- Excerpt -
........

# Arizona Wine Club Forming



## gregmg (Jan 24, 2010)

Any Arizona wine makers here interested in forming a club? Several of us our tentatively planning on meeting Saturday, February 13th in Tucson. I'll be driving down from Mesa. Anyone in the Phoenix area who is interested in attending could share a ride with me.

Let me know if you're interested. Respond to this thread or email me at: [email protected]


----------



## gregmg (Feb 3, 2010)

Just a reminder. This meeting/wine tasting is coming up quickly; just ten days away (Feb 13th). Let me know if you're interesting in sharing a ride down to Tucson from Phoenix or Mesa.


----------



## Tom (Feb 4, 2010)

Greg, Welcome to the forum. 
I think you hit the nail on the head to let us know you are trying to get a local Wine Club going.

........

- Required actions -
1. Using the Arizona wine club thread, answer these:
(a) On what date is the first meeting planned?
(b) From which city will gregmg drive to Tucson?
(c) Who welcomes Greg to the forum?
2. Carry on the Arizona wine club thread from its last post.

- Extracted data entries -

........

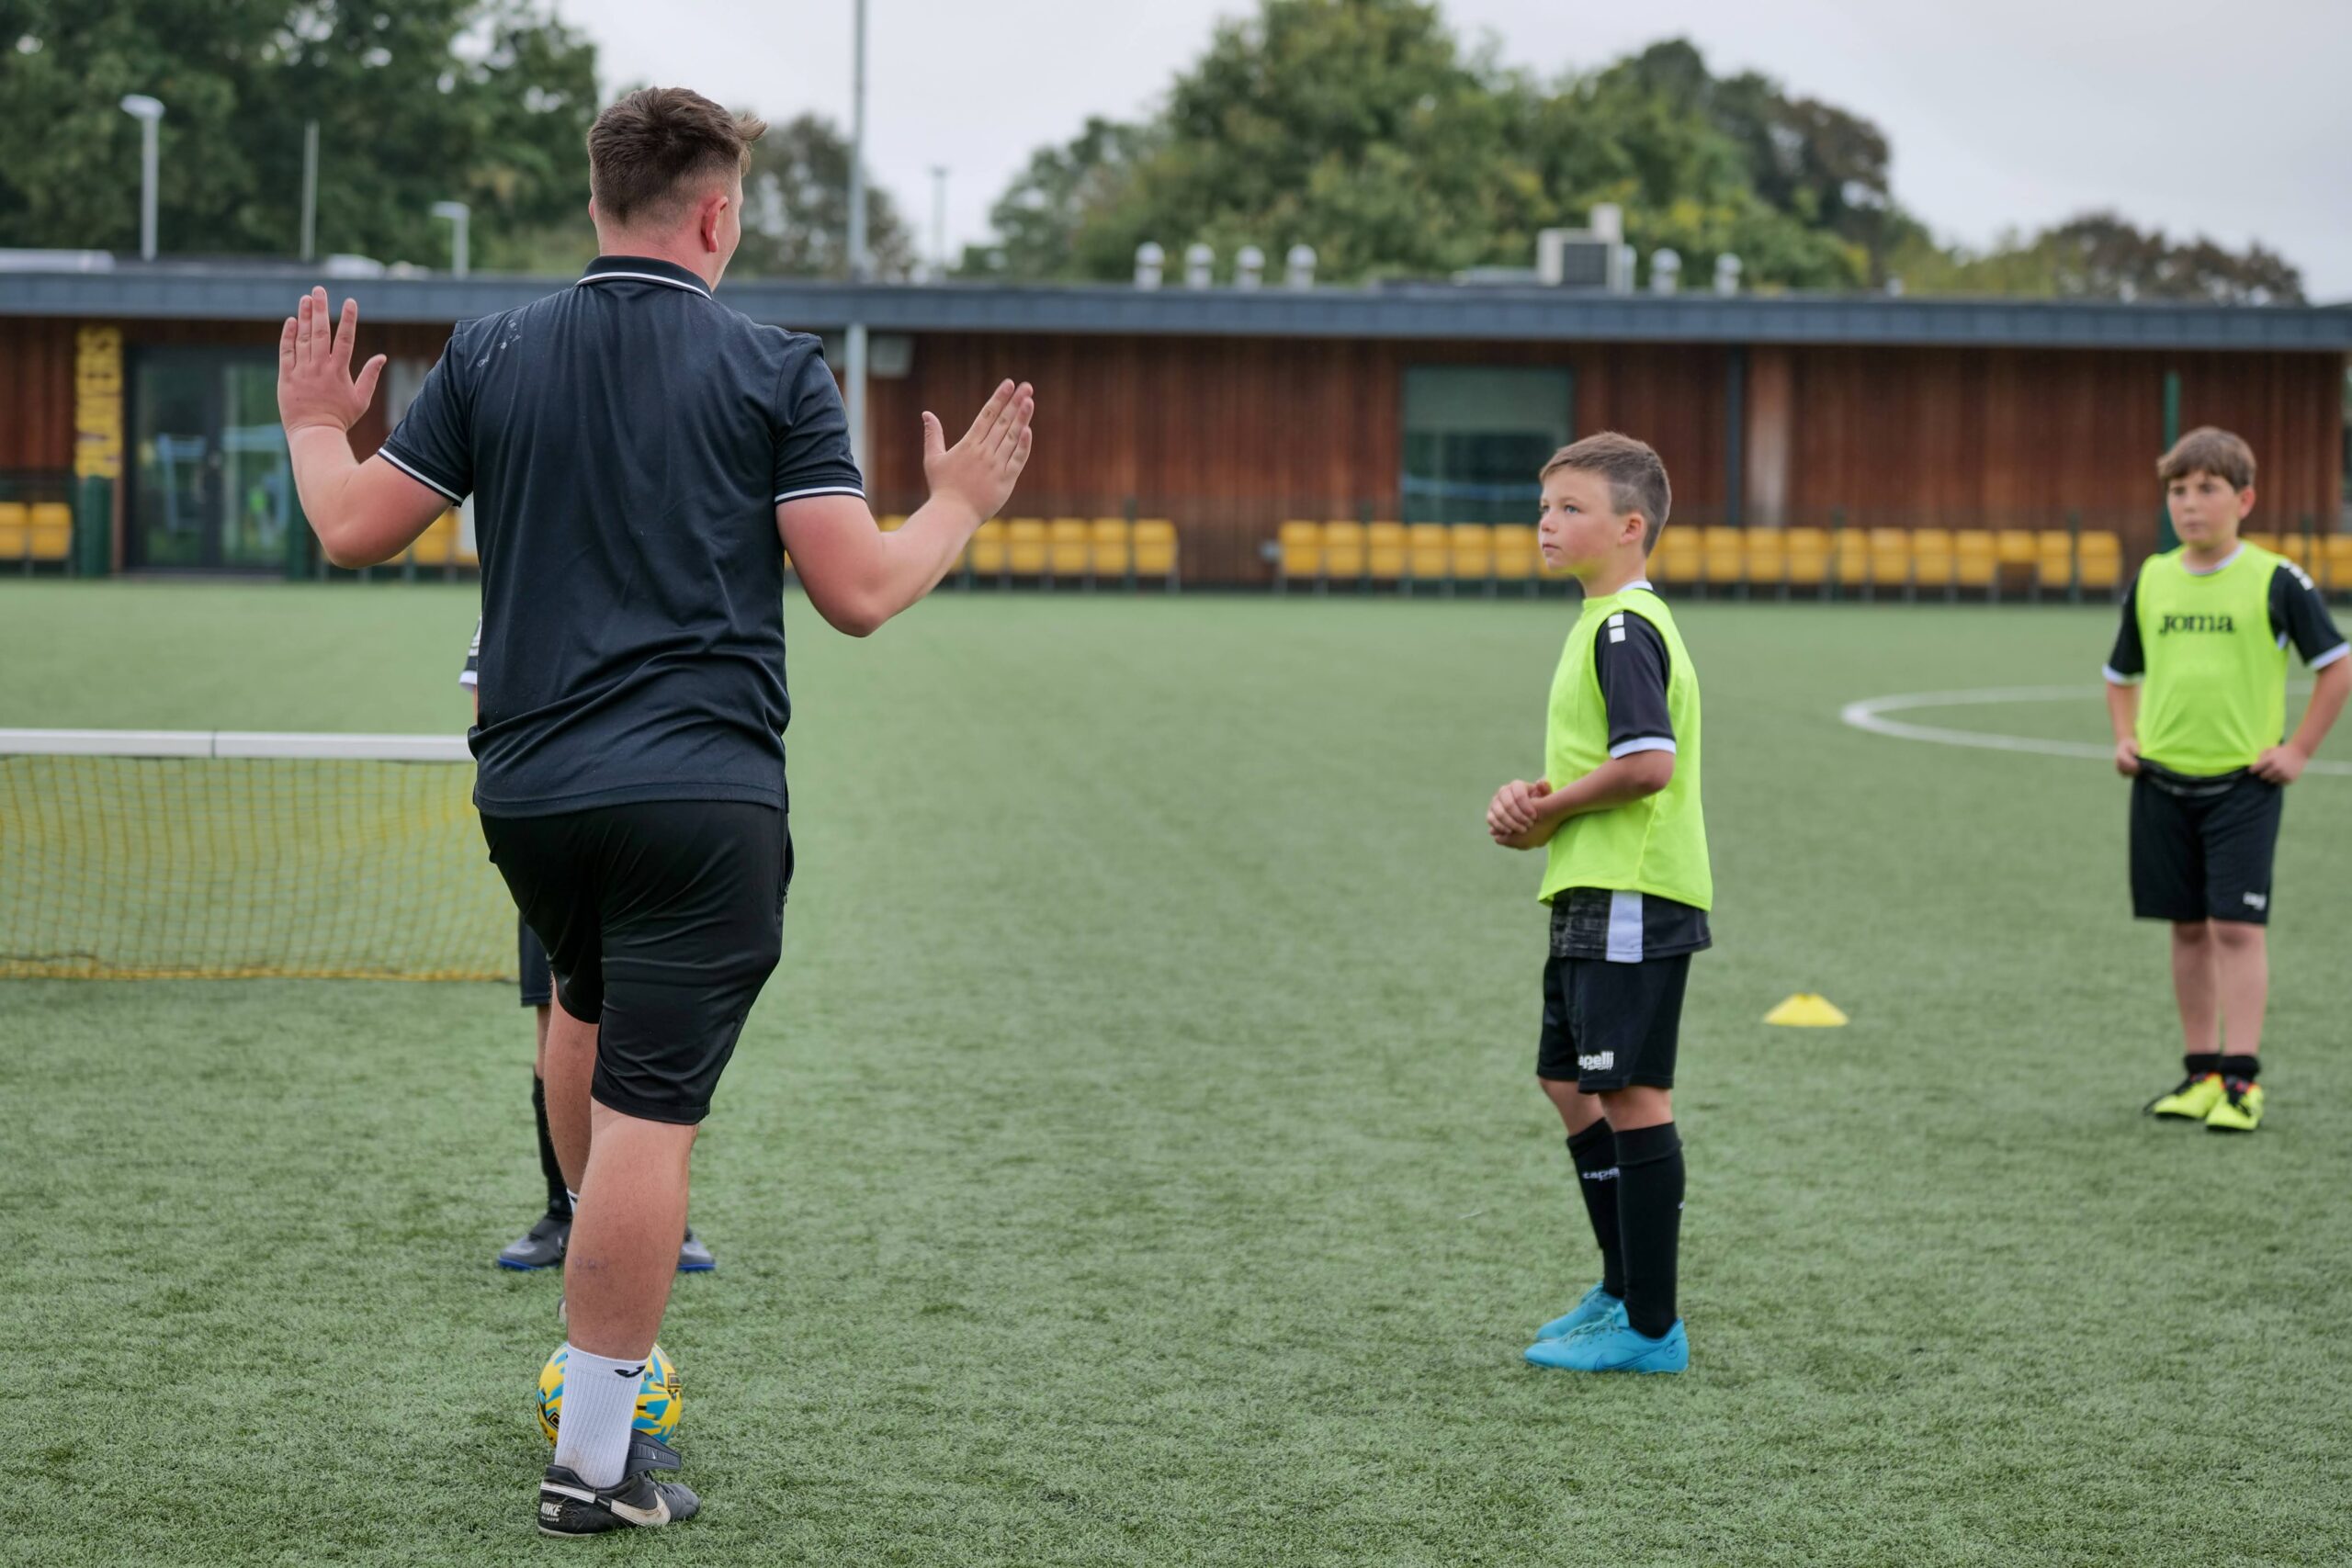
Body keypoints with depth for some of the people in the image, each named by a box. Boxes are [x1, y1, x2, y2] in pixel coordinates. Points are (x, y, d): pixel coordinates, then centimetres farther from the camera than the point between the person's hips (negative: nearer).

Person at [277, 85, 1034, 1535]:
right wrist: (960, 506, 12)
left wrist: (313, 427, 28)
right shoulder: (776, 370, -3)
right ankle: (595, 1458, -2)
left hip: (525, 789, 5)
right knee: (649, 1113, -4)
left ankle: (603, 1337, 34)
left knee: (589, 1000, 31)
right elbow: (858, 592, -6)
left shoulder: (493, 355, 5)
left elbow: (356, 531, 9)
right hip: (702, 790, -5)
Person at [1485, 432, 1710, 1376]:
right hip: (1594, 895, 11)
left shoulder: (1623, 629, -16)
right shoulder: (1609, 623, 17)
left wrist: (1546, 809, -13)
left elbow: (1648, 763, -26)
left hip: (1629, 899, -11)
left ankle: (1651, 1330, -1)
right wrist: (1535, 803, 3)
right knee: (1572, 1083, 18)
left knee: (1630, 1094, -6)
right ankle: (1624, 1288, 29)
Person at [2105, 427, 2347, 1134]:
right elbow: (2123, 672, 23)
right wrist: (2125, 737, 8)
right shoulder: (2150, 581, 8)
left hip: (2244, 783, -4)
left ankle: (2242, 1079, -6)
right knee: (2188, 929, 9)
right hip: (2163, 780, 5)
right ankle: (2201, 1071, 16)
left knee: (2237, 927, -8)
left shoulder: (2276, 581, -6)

........

- Responses in order -
1.
(a) Saturday, February 13th
(b) Mesa
(c) Tom

2.
I think for those who want to start a local Wine Club Greg had a cool idea to put the notice out. Not only did Greg put notice but he also put a notice out here;
go to rec.crafts.winemaking .. if you cant open the URL below
http://groups.google.com/group/rec.crafts.winemaking/browse_thread/thread/a61dd67daa4691e4?hl=en
Look in Google Groups and there a few Winemaking groups subscribe to one.
Wish you luck. Let us know how it goes.

For those in the S. Jersey area you are invited to my Wine Club meeting on Feb 21st 1PM.


----------



## gregmg (Feb 11, 2010)

Just a reminder. The inaugural meeting of the Amateur Wine Makers of Arizona occurs this Saturday, February 13, in Tucson. Email me if you're interested. There are still seats available for the ride down from Phoenix.


----------



## keane (Mar 11, 2011)

Best thing about being a member of a certain wine club is that you get to explore a lot of things about wine. You get to learn about it's complexities and how you can have it the best way.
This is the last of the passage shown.